* Required task 1: Which alternatives for bootstrapping the work does the TCP dialect proposal say were considered? List every one.
* Required task 2:
Does the TCP dialect proposal agree with each statement below? Answer yes or no for each, quoting the words from the proposal that settle it.
(a) An incubator is judged the best way to bootstrap the work.
(b) TCP will be developed by Cruise alone.
(c) TCP is meant to support ops at a low level of abstraction.

* Provided text:
□ □ □ □ □

We are proposing to add a new ML dialect, TCP, in MLIR. TCP’s mission is to be a mid-level dialect in MLIR that enables transformations that complement those in existing dialects, by supporting ops at a high-level of abstraction.
There have been extensive discussions about the technical and organizational aspects of this dialect in this thread in the MLIR forum. There is also significant interest from several different stakeholders to add this new dialect in MLIR.
A few different alternatives were considered to bootstrap this work, including a) in MLIR tree, b) in TorchMLIR repo, c) as an LLVM incubator, d) in a feature branch in one of the existing repositories. Since this is only a proposal and we do not have anything tangible at this point, an incubator seems like the best option to bootstrap this work. For a more elaborate reasoning behind these different alternatives, see these comments: 1, 2, 3, 4. Given these considerations, we would like to request to incubate this dialect under LLVM.
TCP will be developed by the community including us at Cruise following the LLVM developer policies. We’ll aim to develop and review it incrementally in the incubator repository to minimize the need to gate graduation on a bulk design / code review.
There is broad agreement in the community that TCP should be in the MLIR tree soon. We believe that we are well aligned to work towards that goal.
Raghavan (on behalf of the ML Compiler Team at Cruise)

□ □ □ □ □

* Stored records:
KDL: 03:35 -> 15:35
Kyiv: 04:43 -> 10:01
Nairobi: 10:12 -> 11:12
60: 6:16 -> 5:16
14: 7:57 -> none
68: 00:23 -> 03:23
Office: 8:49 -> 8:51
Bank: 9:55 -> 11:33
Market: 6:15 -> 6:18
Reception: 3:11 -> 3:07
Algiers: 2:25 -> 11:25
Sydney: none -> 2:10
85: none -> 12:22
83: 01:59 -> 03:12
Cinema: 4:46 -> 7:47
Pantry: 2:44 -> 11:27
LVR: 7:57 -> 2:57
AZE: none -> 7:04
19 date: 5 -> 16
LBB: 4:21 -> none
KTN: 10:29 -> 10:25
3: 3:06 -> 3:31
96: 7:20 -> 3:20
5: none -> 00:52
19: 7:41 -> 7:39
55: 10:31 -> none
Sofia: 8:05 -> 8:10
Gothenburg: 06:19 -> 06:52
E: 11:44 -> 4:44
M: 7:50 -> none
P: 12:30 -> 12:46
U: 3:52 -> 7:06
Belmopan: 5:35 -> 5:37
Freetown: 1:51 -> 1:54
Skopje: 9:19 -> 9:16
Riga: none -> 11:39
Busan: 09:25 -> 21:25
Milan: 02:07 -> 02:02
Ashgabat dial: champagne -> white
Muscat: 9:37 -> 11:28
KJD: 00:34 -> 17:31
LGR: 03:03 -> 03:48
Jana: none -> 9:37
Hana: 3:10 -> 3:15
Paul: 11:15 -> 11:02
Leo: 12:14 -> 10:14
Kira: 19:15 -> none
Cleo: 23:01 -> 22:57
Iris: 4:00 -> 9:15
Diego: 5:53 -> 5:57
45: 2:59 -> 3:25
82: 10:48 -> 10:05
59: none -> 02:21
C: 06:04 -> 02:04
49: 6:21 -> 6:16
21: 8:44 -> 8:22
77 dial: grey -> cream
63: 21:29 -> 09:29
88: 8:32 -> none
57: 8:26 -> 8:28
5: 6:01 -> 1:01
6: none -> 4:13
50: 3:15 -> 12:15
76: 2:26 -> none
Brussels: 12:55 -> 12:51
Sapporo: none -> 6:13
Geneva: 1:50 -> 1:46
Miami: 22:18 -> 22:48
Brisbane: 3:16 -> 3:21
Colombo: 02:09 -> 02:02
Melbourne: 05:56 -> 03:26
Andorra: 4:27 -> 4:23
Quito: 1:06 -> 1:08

□ □ □ □ □

* Expected output 1:
The proposal lists four alternatives:
- in MLIR tree
- in TorchMLIR repo
- as an LLVM incubator
- in a feature branch in one of the existing repositories

* Expected output 2:
(a) Yes: "an incubator seems like the best option to bootstrap this work"
(b) No: "TCP will be developed by the community including us at Cruise"
(c) No: "by supporting ops at a high-level of abstraction"